Until Mr. Clayborne called a halt to the draining of the swamp, the Boggy Mun would strike with the swamp cough, and strike and strike again.

Strike and strike again—oh, you idiot Briony: Ask the ghost-children, quick! “My sister—does she have the swamp cough?”

“Them London men oughtn’t to have took—”

“Don’t go—does she have the swamp cough? Please tell me!”

Please tell me no!

“Them London men—”

The children’s voices skimmed themselves into extinction. Gravity turned itself right side out. The world bounced up to chase her ball, which was sick making, although it would soon be over. But I’d wish myself sick again if I could do it over. I’d asked the question too late.

“I don’t have the swamp cough.” Rose came into focus. She smiled her anxious-monkey smile, which is the only smile she knows how to make.

“Of course you don’t,” I said, just as Rose hunched herself into her chest for a comfortable paroxysm of coughing. What exquisite timing. If she weren’t Rose, you might think she was indulging herself in a paradox. In a paroxysm of paradoxysm.

But she is Rose.

“It’s time for the funeral-baked meats,” said Rose, squeezing her words past the last crumbs of coughing.

“Right you are, Rose.” We were alone in the graveyard. Even Eldric, the newcomer, knew that every good mourner makes merry in the Alehouse with roast pork, and pies, and funeral biscuits, and sherry and ale. Especially the sherry and ale.
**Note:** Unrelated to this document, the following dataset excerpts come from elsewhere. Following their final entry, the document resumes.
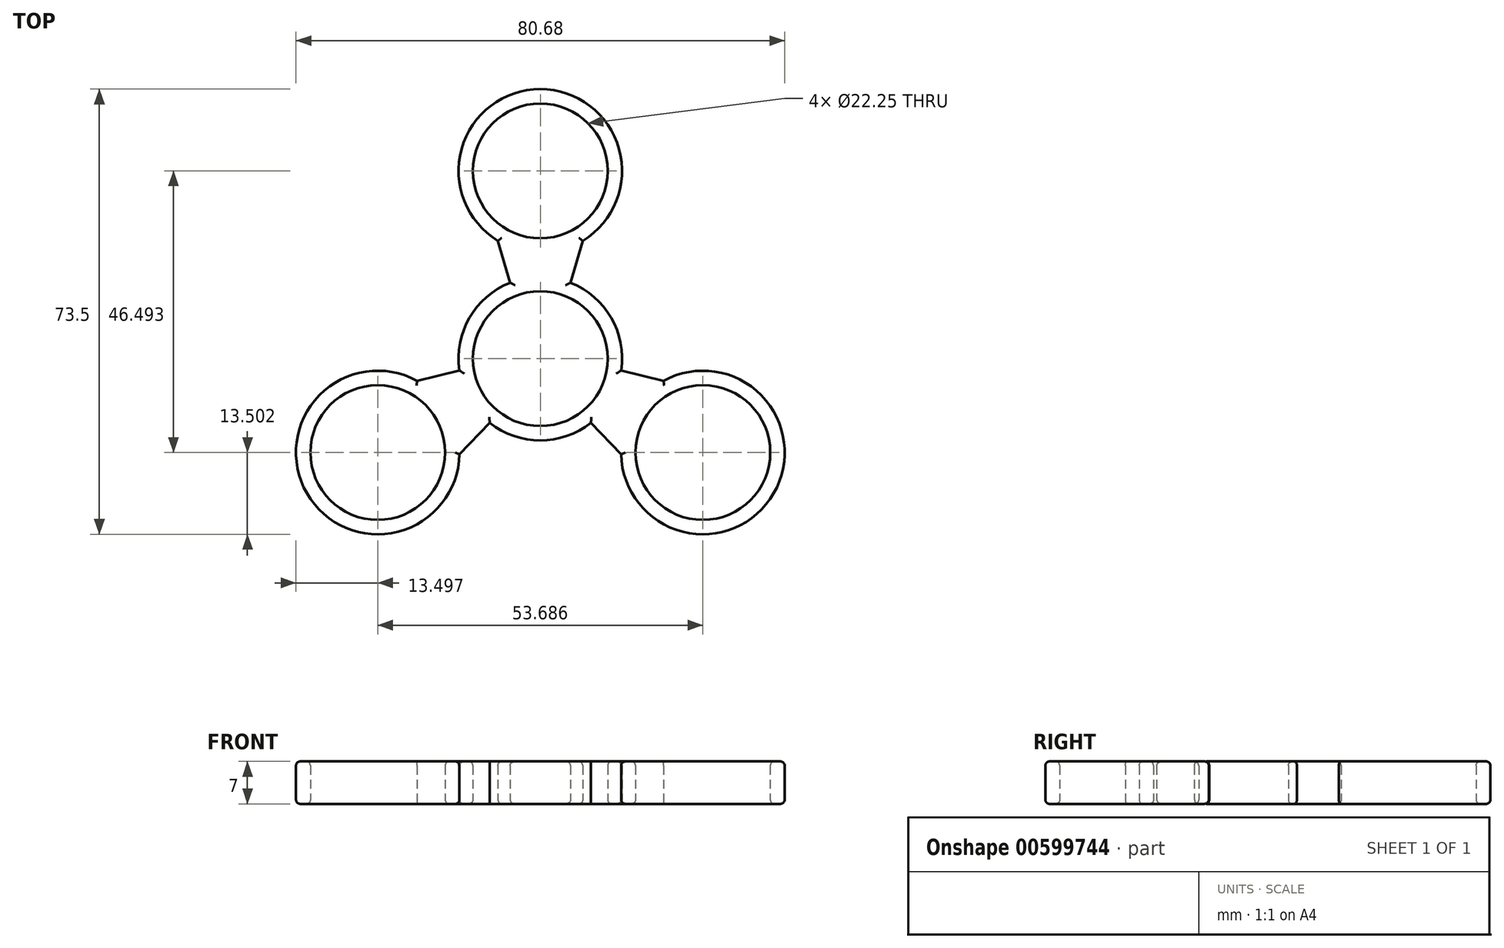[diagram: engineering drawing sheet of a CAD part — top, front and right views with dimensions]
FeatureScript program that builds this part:
annotation { "Feature Type Name" : "Feature", "Feature Type Description" : "" }
export const myFeature = defineFeature(function(context is Context, id is Id, definition is map)
    precondition{}
    {
        {
            var Q0;
            Q0=qCreatedBy(makeId("Top.planeOp"),FACE);
            var sketch = newSketch(context, id + "F0", { "sketchPlane" : qUnion([Q0])});
            skCircle(sketch, "E0", {"center": v(0, 0) * mm, "radius": 11.12 * mm});
            skCircle(sketch, "E1", {"center": v(0, 0) * mm, "radius": 13.5 * mm});
            skCircle(sketch, "E2", {"center": v(0, 31) * mm, "radius": 11.12 * mm});
            skCircle(sketch, "E3", {"center": v(0, 31) * mm, "radius": 13.5 * mm});
            skPoint(sketch, "E4", {"position": v(0, 13.5) * mm});
            skPoint(sketch, "E5", {"position": v(5, 12.54) * mm});
            skPoint(sketch, "E6", {"position": v(-5, 12.54) * mm});
            skPoint(sketch, "E7", {"position": v(0, 17.5) * mm});
            skPoint(sketch, "E8", {"position": v(7, 19.45) * mm});
            skPoint(sketch, "E9", {"position": v(-7, 19.45) * mm});
            skLineSegment(sketch, "E10", {"start": v(-5, 12.54) * mm, "end": v(-7, 19.45) * mm});
            skLineSegment(sketch, "E11", {"start": v(5, 12.54) * mm, "end": v(7, 19.45) * mm});
            skCircle(sketch, "E12.1.0", {"center": v(-26.84, -15.5) * mm, "radius": 13.5 * mm});
            skCircle(sketch, "E12.1.1", {"center": v(-26.84, -15.5) * mm, "radius": 11.12 * mm});
            skLineSegment(sketch, "E12.1.2", {"start": v(-8.36, -10.6) * mm, "end": v(-13.35, -15.79) * mm});
            skLineSegment(sketch, "E12.1.3", {"start": v(-13.36, -1.94) * mm, "end": v(-20.35, -3.66) * mm});
            skCircle(sketch, "E12.2.0", {"center": v(26.84, -15.5) * mm, "radius": 13.5 * mm});
            skCircle(sketch, "E12.2.1", {"center": v(26.84, -15.5) * mm, "radius": 11.12 * mm});
            skLineSegment(sketch, "E12.2.2", {"start": v(13.36, -1.94) * mm, "end": v(20.35, -3.66) * mm});
            skLineSegment(sketch, "E12.2.3", {"start": v(8.36, -10.6) * mm, "end": v(13.35, -15.79) * mm});
            skSolve(sketch);
        }
        {
            var Q0;
            Q0 = qSketchRegion(id + "F0", true);
            extrude(context, id + "F1", {"entities" : qUnion([Q0]), "depth" : 7 * mm, "offsetDistance" : 25 * mm});
        }
        {
            var Q0;
            Q0=makeQuery(id+"F1.opExtrude","CAP_FACE",FACE,{"disambiguationData":[OSD([sQuery(id+"F0.wireOp",EDGE,"E0"),sQuery(id+"F0.wireOp",EDGE,"E1"),sQuery(id+"F0.wireOp",EDGE,"E2"),sQuery(id+"F0.wireOp",EDGE,"E3"),sQuery(id+"F0.wireOp",EDGE,"E10"),sQuery(id+"F0.wireOp",EDGE,"E11"),sQuery(id+"F0.wireOp",EDGE,"E12.1.0"),sQuery(id+"F0.wireOp",EDGE,"E12.1.1"),sQuery(id+"F0.wireOp",EDGE,"E12.1.2"),sQuery(id+"F0.wireOp",EDGE,"E12.1.3"),sQuery(id+"F0.wireOp",EDGE,"E12.2.0"),sQuery(id+"F0.wireOp",EDGE,"E12.2.1"),sQuery(id+"F0.wireOp",EDGE,"E12.2.2"),sQuery(id+"F0.wireOp",EDGE,"E12.2.3")])],"isStart":false});
            var Q1;
            Q1=makeQuery(id+"F1.opExtrude","CAP_FACE",FACE,{"disambiguationData":[OSD([sQuery(id+"F0.wireOp",EDGE,"E0"),sQuery(id+"F0.wireOp",EDGE,"E1"),sQuery(id+"F0.wireOp",EDGE,"E2"),sQuery(id+"F0.wireOp",EDGE,"E3"),sQuery(id+"F0.wireOp",EDGE,"E10"),sQuery(id+"F0.wireOp",EDGE,"E11"),sQuery(id+"F0.wireOp",EDGE,"E12.1.0"),sQuery(id+"F0.wireOp",EDGE,"E12.1.1"),sQuery(id+"F0.wireOp",EDGE,"E12.1.2"),sQuery(id+"F0.wireOp",EDGE,"E12.1.3"),sQuery(id+"F0.wireOp",EDGE,"E12.2.0"),sQuery(id+"F0.wireOp",EDGE,"E12.2.1"),sQuery(id+"F0.wireOp",EDGE,"E12.2.2"),sQuery(id+"F0.wireOp",EDGE,"E12.2.3")])],"isStart":true});
            fillet(context, id + "F2", {"entities" : qUnion([Q0, Q1]), "radius" : .7 * mm, "tangentPropagation" : true, "allowEdgeOverflow" : false});
        }
    });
A funeral is a thirsty piece of business.

I was dizzy and seasick. “Give me a minute.”

“People can’t give minutes,” said Rose.

Rose, literal Rose. “It’s just one of those things people say. We talked about that, remember, when Father tried to catch the barkeep’s eye?”

“Quick!” said Rose, all in a rush. “Cover your ears!”

I clapped my hands to my ears, pretending I couldn’t hear the church bells chime twelve o’clock. Rose has a peculiar relationship to the notion of time: She won’t let me listen to the clock strike twelve. I can’t say why—I’ve told her often enough that I like the hour of noon—but there’s no understanding Rose.